▶ _WHAT TO DO_
[1] In the forum thread, which linker did the writer switch to after its maintainer added a couple lines of code?
[2] Repeat the forum thread's passage starting at "My point is" and ending at "be an understatement.", swapping "frustrating" for "exasperating".

I see what you mean. Yeah it's extremely difficult. I guess I learned that the hard way. Thought everything would proceed smoothly if I just showed up with the code already working. All they had to do is review it and apply it if they found no issues, right? Not so.

I've also filed a few bugs and feature requests on the LLVM issue tracker and GNU mailing lists. LLVM has like a trillion open issues, it's like shouting into the void. GNU almost always tells me the existing stuff should be enough and that I don't really need whatever it is I'm asking for.

For example, I requested a way to make the linker add extra PT_NULL segments to the ELF output file so that I could find and patch those segments later. LLVM has yet to respond to the issue I created, and GNU says the arcane linker scripting is enough even though the example they gave me didn't work. Only person who responded favorably to me was the maintainer of the mold linker, he added a couple lines of code and suddenly I could easily patch ELF segments. As a result, I fully integrated the mold linker into my makefile and switched to it.

My point is this:

> I am not so excited about comments such as "the standards committee should simply"

I can relate with that feeling. It's just that we're also not so excited by comments along the lines of "pull requests welcome". That's a direct challenge to rise up and directly participate. When we do, it often happens that we are not even given the time of day. To say it's frustrating would be an understatement.

I'm not going to enumerate every negative experience I've had, better to leave it all in the past. However, I've concluded that many times effort does not equal reward, and that it might just be easier to ask the insiders to change things instead and leave things be if they don't seem convinced. Change is difficult enough for the insiders to make, for an outsider it's orders of magnitude more difficult.

uecker · on June 30, 2024

This is certainly true. I am also not in the position to see all my contributions accepted. But it is also unclear how to improve the situation. Big open-source projects certainly are dominated by commercial interests. I found GCC compared to others relative welcoming to outsiders - there are still quite some people with the original hacker spirit involved. To some degree one has to accept that in a community, one can not always get what one wants. But I certainly I agree though that it should be easier to get involved and be included. In my opinion there are two major problems: First, the overall community should value openness more and not simply prefer projects which may have some technical advantage but are then often controlled by only a couple of commercial entities. If we do not value openness, we do not get it. Second, I think complexity is a huge problem. I think we have to decompose and split our software into smaller parts, where each can be more easily be replaced. This would take away power from the people controlling huge frameworks such as LLVM and I think this would be a good thing. And finally, people need to be braver. You are not getting heard when you give up too easily. And if do not get your patch in, maybe create your own project, or maintain your fork, etc.

matheusmoreira · on July 2, 2024

> But it is also unclear how to improve the situation.

Then please allow me to make a few suggestions based on my limited experience.

I'll begin by saying it's not really my intention to just show up out of nowhere and demand things. When everything is done, I'll go away and the maintainers will remain. They'll continue being responsible for the project while I get to not think about it anymore. It would be disrespectful to demand that they maintain code I wrote.

The key point I want to make is: it's profoundly demotivating when maintainers don't even engage with the contributors. People spend time and effort learning a project, making the change and sending in the patches in good faith. We ask only for their genuine consideration.

If the patch has issues, it's more than enough to reply with a short review detailing what needs to change in order for the patch to be considered. The most likely result of such a review is a v2 patch set being sent with those exact changes implemented. That is the nature of peer review.

▶ _PROVIDED INFORMATION_
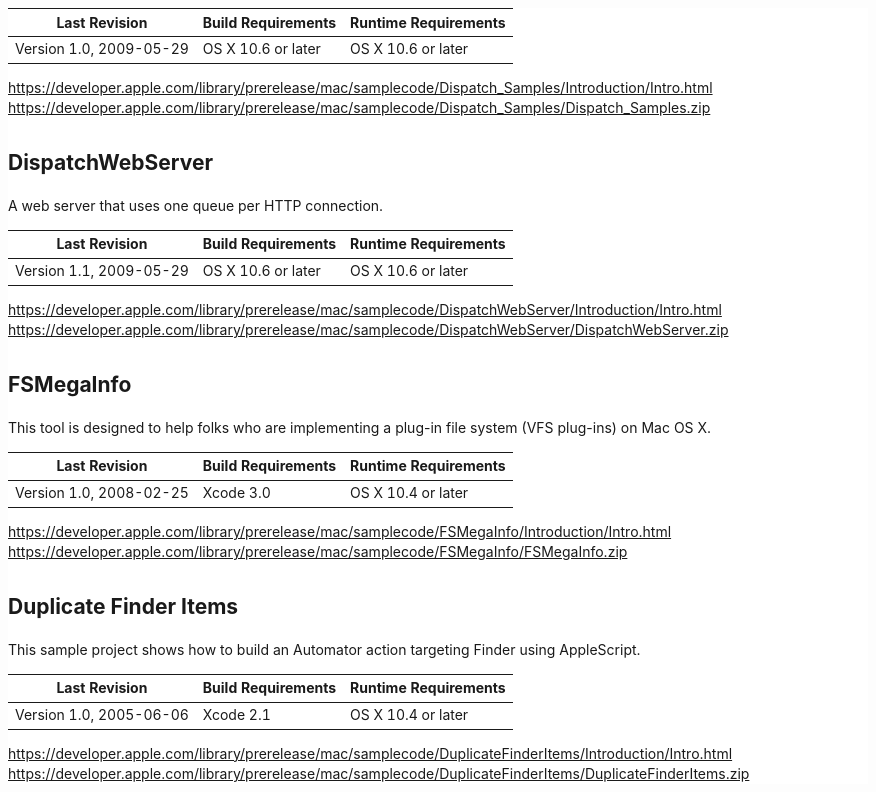 | Last Revision           | Build Requirements | Runtime Requirements |
|-------------------------|--------------------|----------------------|
| Version 1.0, 2009-05-29 | OS X 10.6 or later | OS X 10.6 or later   |

https://developer.apple.com/library/prerelease/mac/samplecode/Dispatch_Samples/Introduction/Intro.html
https://developer.apple.com/library/prerelease/mac/samplecode/Dispatch_Samples/Dispatch_Samples.zip

## DispatchWebServer
A web server that uses one queue per HTTP connection.

| Last Revision           | Build Requirements | Runtime Requirements |
|-------------------------|--------------------|----------------------|
| Version 1.1, 2009-05-29 | OS X 10.6 or later | OS X 10.6 or later   |

https://developer.apple.com/library/prerelease/mac/samplecode/DispatchWebServer/Introduction/Intro.html
https://developer.apple.com/library/prerelease/mac/samplecode/DispatchWebServer/DispatchWebServer.zip

## FSMegaInfo
This tool is designed to help folks who are implementing a plug-in file system (VFS plug-ins) on Mac OS X.

| Last Revision           | Build Requirements | Runtime Requirements |
|-------------------------|--------------------|----------------------|
| Version 1.0, 2008-02-25 | Xcode 3.0          | OS X 10.4 or later   |

https://developer.apple.com/library/prerelease/mac/samplecode/FSMegaInfo/Introduction/Intro.html
https://developer.apple.com/library/prerelease/mac/samplecode/FSMegaInfo/FSMegaInfo.zip

## Duplicate Finder Items
This sample project shows how to build an Automator action targeting Finder using AppleScript.

| Last Revision           | Build Requirements | Runtime Requirements |
|-------------------------|--------------------|----------------------|
| Version 1.0, 2005-06-06 | Xcode 2.1          | OS X 10.4 or later   |

https://developer.apple.com/library/prerelease/mac/samplecode/DuplicateFinderItems/Introduction/Intro.html
https://developer.apple.com/library/prerelease/mac/samplecode/DuplicateFinderItems/DuplicateFinderItems.zip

▶ _RESPONSES IN ORDER_
[1] The mold linker.

[2]
My point is this:

> I am not so excited about comments such as "the standards committee should simply"

I can relate with that feeling. It's just that we're also not so excited by comments along the lines of "pull requests welcome". That's a direct challenge to rise up and directly participate. When we do, it often happens that we are not even given the time of day. To say it's exasperating would be an understatement.